» Provided entries
BEGIN

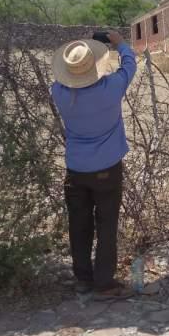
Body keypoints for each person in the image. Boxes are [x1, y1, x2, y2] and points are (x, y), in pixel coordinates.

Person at [51, 30, 136, 298]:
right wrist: (119, 43)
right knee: (107, 223)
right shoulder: (112, 88)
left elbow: (63, 77)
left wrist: (78, 52)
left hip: (76, 169)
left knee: (79, 224)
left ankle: (83, 279)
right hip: (107, 168)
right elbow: (129, 64)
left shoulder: (59, 92)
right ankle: (104, 282)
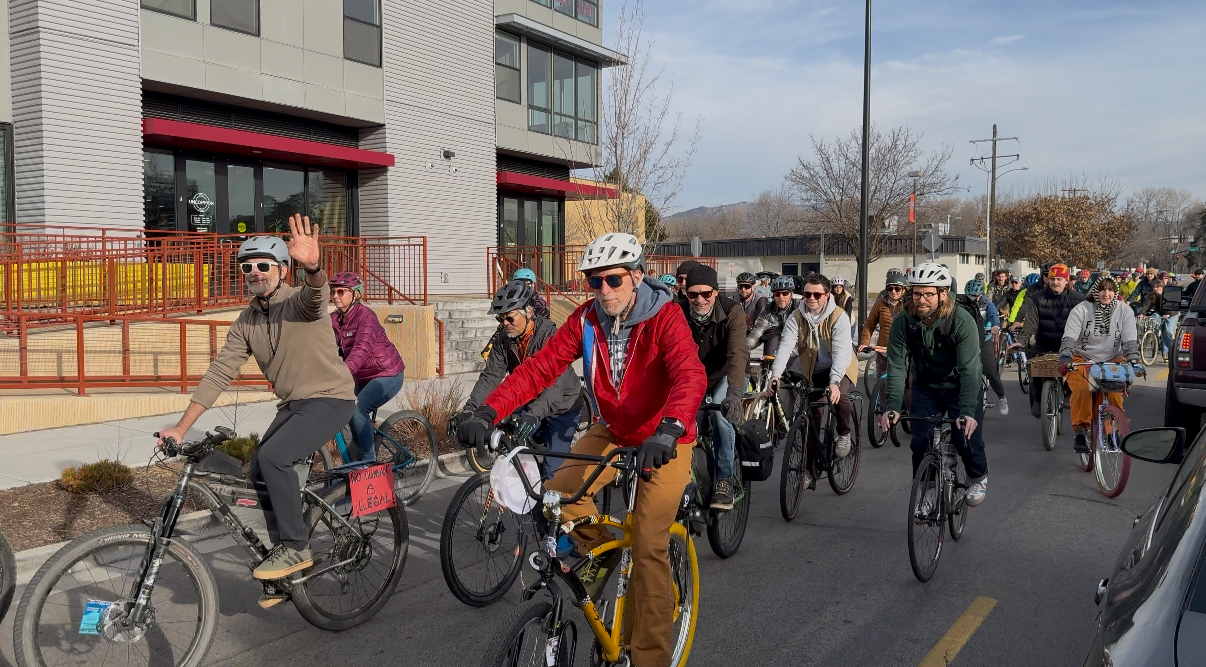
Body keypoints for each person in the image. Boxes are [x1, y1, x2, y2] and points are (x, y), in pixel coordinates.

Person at [457, 232, 706, 667]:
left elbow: (689, 374)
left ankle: (650, 657)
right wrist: (487, 411)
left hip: (665, 437)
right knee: (559, 495)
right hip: (615, 430)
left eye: (613, 279)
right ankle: (605, 555)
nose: (604, 290)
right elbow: (539, 369)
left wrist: (670, 428)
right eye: (595, 281)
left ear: (636, 276)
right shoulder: (587, 320)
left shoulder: (665, 316)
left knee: (648, 542)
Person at [157, 217, 356, 584]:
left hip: (330, 398)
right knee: (259, 471)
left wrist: (313, 267)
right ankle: (286, 568)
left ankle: (296, 548)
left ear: (283, 270)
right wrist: (181, 428)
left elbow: (316, 294)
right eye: (246, 267)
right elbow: (220, 372)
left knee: (273, 457)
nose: (254, 273)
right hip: (294, 405)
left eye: (264, 265)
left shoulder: (298, 303)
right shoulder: (247, 321)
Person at [878, 263, 988, 507]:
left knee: (965, 438)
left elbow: (970, 370)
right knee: (920, 441)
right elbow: (897, 367)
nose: (921, 300)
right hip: (926, 386)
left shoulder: (961, 320)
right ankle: (927, 489)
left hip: (960, 386)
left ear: (943, 294)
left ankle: (978, 476)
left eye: (928, 294)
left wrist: (967, 411)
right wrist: (893, 406)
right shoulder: (903, 322)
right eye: (917, 293)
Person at [459, 280, 582, 475]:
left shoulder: (549, 336)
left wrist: (533, 414)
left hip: (562, 405)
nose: (504, 324)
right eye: (500, 319)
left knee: (553, 474)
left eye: (509, 318)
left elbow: (556, 387)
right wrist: (470, 410)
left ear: (529, 312)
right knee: (513, 448)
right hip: (530, 399)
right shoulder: (503, 339)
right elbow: (490, 377)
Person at [680, 264, 749, 509]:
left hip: (725, 375)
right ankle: (683, 480)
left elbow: (738, 353)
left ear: (716, 292)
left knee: (721, 416)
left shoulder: (733, 312)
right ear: (686, 293)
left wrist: (734, 394)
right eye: (693, 294)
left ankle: (724, 480)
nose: (700, 299)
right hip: (693, 379)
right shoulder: (677, 312)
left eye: (706, 293)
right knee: (680, 421)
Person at [767, 274, 857, 461]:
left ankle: (844, 433)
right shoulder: (796, 316)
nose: (811, 298)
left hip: (841, 365)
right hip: (815, 369)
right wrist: (775, 375)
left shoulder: (839, 316)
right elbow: (785, 347)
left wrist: (834, 382)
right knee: (812, 415)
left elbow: (841, 353)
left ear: (827, 295)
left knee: (840, 396)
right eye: (807, 294)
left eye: (817, 295)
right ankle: (809, 468)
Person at [1058, 274, 1141, 454]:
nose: (1106, 293)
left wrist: (1134, 359)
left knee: (1114, 393)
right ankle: (1081, 430)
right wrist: (1065, 356)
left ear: (1115, 292)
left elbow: (1129, 340)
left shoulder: (1124, 311)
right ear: (1095, 291)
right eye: (1102, 289)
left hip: (1113, 357)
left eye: (1110, 290)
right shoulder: (1081, 309)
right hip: (1082, 357)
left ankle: (1112, 430)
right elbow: (1070, 336)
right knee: (1082, 389)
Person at [329, 272, 406, 461]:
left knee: (357, 408)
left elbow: (361, 349)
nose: (335, 296)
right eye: (333, 292)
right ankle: (353, 460)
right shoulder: (334, 320)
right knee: (340, 408)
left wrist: (343, 374)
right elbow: (321, 347)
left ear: (355, 294)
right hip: (361, 377)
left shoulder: (366, 317)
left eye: (341, 291)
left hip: (387, 374)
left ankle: (368, 462)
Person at [1017, 263, 1085, 417]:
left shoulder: (1078, 299)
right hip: (1044, 342)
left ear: (1066, 281)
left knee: (1078, 366)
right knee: (1033, 365)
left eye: (1059, 279)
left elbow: (1085, 324)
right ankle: (1038, 400)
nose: (1055, 282)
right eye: (1052, 279)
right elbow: (1030, 324)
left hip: (1070, 344)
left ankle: (1068, 390)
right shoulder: (1037, 298)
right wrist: (1021, 341)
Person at [962, 278, 1008, 416]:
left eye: (975, 296)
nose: (973, 299)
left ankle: (1002, 398)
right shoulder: (962, 304)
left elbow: (993, 316)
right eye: (970, 296)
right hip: (966, 341)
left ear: (981, 294)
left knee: (991, 372)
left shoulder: (987, 304)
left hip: (984, 340)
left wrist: (995, 325)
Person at [859, 269, 907, 375]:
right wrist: (864, 342)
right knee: (882, 380)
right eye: (890, 288)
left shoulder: (909, 305)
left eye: (897, 288)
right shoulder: (880, 304)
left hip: (902, 351)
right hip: (883, 350)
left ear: (903, 290)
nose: (893, 291)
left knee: (902, 382)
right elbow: (869, 324)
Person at [747, 275, 801, 357]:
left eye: (785, 293)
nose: (781, 297)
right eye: (777, 294)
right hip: (776, 342)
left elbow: (804, 337)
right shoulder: (768, 310)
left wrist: (788, 355)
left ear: (791, 294)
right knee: (771, 335)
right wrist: (743, 349)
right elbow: (756, 334)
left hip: (797, 346)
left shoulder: (800, 309)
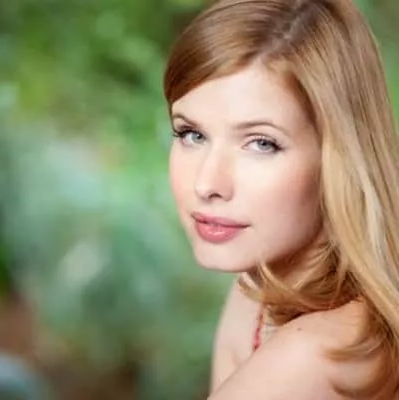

END

» Exercise description
Transcribe each line of the data above, unaltered, from the one where "left hip: (960, 386)" appears to the one where "right hip: (530, 399)" appears, inclusive of both.

» Worked solution
left hip: (960, 386)
left ear: (943, 294)
left ankle: (978, 476)
left eye: (928, 294)
left wrist: (967, 411)
right wrist: (893, 406)
right shoulder: (903, 322)
right eye: (917, 293)
Person at [459, 280, 582, 475]:
left shoulder: (549, 336)
left wrist: (533, 414)
left hip: (562, 405)
nose: (504, 324)
right eye: (500, 319)
left knee: (553, 474)
left eye: (509, 318)
left elbow: (556, 387)
right wrist: (470, 410)
left ear: (529, 312)
right knee: (513, 448)
right hip: (530, 399)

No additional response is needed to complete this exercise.